Supported by her Blue Flowers labelmates, Westerman and Chet Baker-ish crooner Puma Blue, Yanya delivers a set that blends a natural talent for hooky songwriting with a skilful interplay between polished, jazz-inflected guitar work and an unstudied, emotive vocal style.

She’s joined on that hallowed stage by a full band, who provide an endlessly adaptable backing to the night’s proceedings. But Yanya starts the set alone, knocking out “Angels” – a punkish, acerbic number – to a sold-out room who, after all, have come to see a songwriter whose gift for intimate, relatable pop is one of her greatest assets.
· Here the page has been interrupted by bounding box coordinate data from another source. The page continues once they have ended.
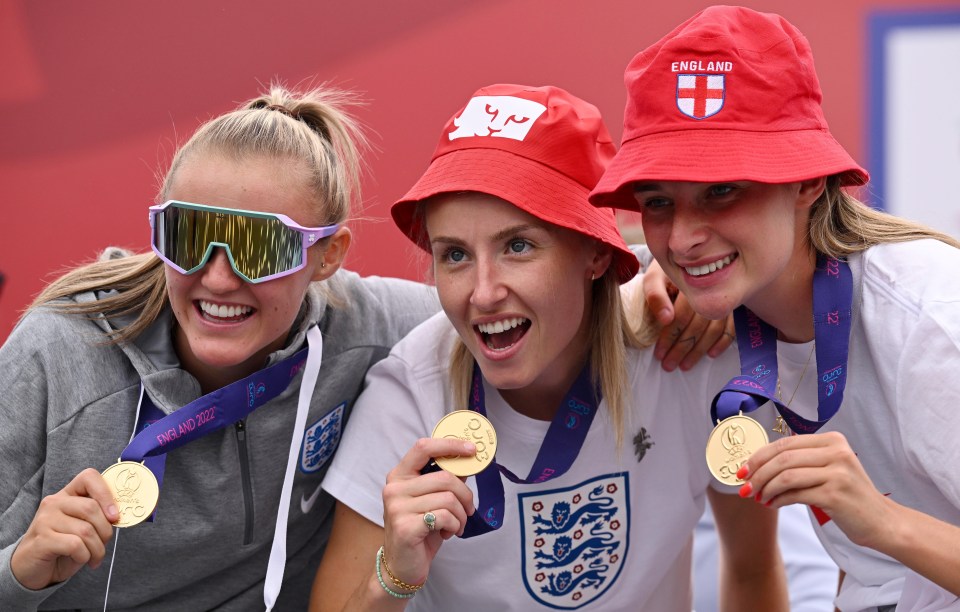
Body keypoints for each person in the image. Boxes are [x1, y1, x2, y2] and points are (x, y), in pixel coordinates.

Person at [311, 83, 787, 611]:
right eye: (454, 255)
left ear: (597, 254)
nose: (483, 293)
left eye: (518, 246)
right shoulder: (407, 396)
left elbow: (754, 570)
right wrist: (393, 577)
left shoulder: (688, 353)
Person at [0, 85, 443, 610]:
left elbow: (480, 313)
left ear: (327, 256)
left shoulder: (362, 327)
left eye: (259, 248)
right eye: (187, 235)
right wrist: (19, 573)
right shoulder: (58, 352)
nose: (217, 277)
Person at [590, 6, 960, 611]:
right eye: (658, 202)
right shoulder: (731, 309)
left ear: (809, 183)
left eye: (722, 190)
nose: (682, 238)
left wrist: (885, 523)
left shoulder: (933, 320)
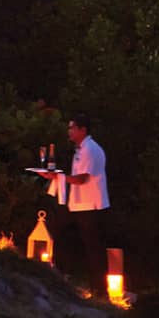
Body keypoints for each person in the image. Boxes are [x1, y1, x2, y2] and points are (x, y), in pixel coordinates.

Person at [45, 113, 110, 296]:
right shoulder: (80, 150)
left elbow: (82, 179)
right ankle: (61, 274)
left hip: (91, 206)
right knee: (57, 230)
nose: (69, 131)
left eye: (72, 127)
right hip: (78, 203)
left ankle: (100, 290)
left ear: (83, 130)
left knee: (93, 247)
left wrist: (60, 177)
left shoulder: (91, 150)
It’s not the strongest material we’ll hear tonight, but it serves to create an instant bond between artist and audience that adds an extra layer of relevance to the shinier, catchier tunes to follow.
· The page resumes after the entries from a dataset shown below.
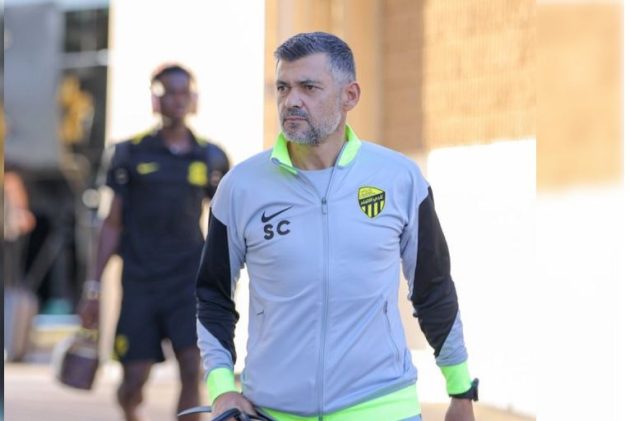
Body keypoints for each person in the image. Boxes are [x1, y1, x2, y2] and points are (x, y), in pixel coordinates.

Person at [196, 32, 477, 421]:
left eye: (308, 87)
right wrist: (222, 389)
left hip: (383, 408)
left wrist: (460, 390)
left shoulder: (399, 179)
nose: (291, 100)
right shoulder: (240, 187)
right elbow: (212, 295)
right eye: (283, 87)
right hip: (274, 412)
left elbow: (433, 287)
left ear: (350, 96)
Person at [79, 64, 230, 421]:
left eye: (184, 93)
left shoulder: (210, 156)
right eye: (168, 93)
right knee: (133, 382)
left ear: (194, 99)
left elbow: (227, 220)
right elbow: (111, 223)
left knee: (192, 368)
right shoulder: (128, 153)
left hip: (188, 282)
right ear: (154, 100)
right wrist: (93, 287)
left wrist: (225, 278)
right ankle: (131, 412)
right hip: (140, 281)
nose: (177, 100)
First among these is “Small Crimes”, a bittersweet ode to teenage shoplifting that slides and undulates through artfully placed inversions into a chiming chorus which gives the The xx a run for their money on the “quiet intensity” front.
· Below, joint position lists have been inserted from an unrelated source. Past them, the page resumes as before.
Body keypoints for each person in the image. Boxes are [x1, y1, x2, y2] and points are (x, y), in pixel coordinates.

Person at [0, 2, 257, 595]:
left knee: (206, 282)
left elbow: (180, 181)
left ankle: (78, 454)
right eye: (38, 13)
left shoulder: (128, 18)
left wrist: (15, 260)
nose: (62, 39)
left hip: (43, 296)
“The Florist”, which leads Yanya’s latest EP, Plant Feed, is up next. It’s a beautifully arranged bouquet (sorry) of hooks that really benefits from the live treatment, bringing her bruised vocal to the fore at the same time as doubling down on the rhythmic shifts that make it such an exciting listen on record.

In amongst the established winners, we’re treated to a couple of as-yet-unreleased tracks that show serious promise for 2018. The best of these is “Thanks 4 Nothing”, which follows a sunny hit of Latin-esque syncopation with a powerhouse chorus that bodes well for the nation’s summer playlists. There’s even a sax solo, courtesy of long-time collaborator Jazzi Bobbi, which lifts the tune up to the rafters.

Beyond Yanya’s obvious skill as a writer and arranger, it’s her adept control of the set’s dynamics that really helps to elevate this show above standard singer-songwriter fare. The evening’s closer, recent single “Baby Luv”, is a prime example. There, staccato stabs bleed and build in to a tense and textured chant of a chorus, before crashing back down to Earth to expose the vulnerability at the core of the song.

The only weak link that springs to mind in an otherwise excellent show is Yanya’s much-vaunted cover of “Hey” by Pixies. While it’s a perfectly pleasant listen, it lacks the vicious psychosexual drama at the heart of the original, sometimes veering in to chillout compilation territory. With so many catchy, self-penned efforts under her belt, it seems like an unnecessary note of caution for an artist who seems to know exactly who she is.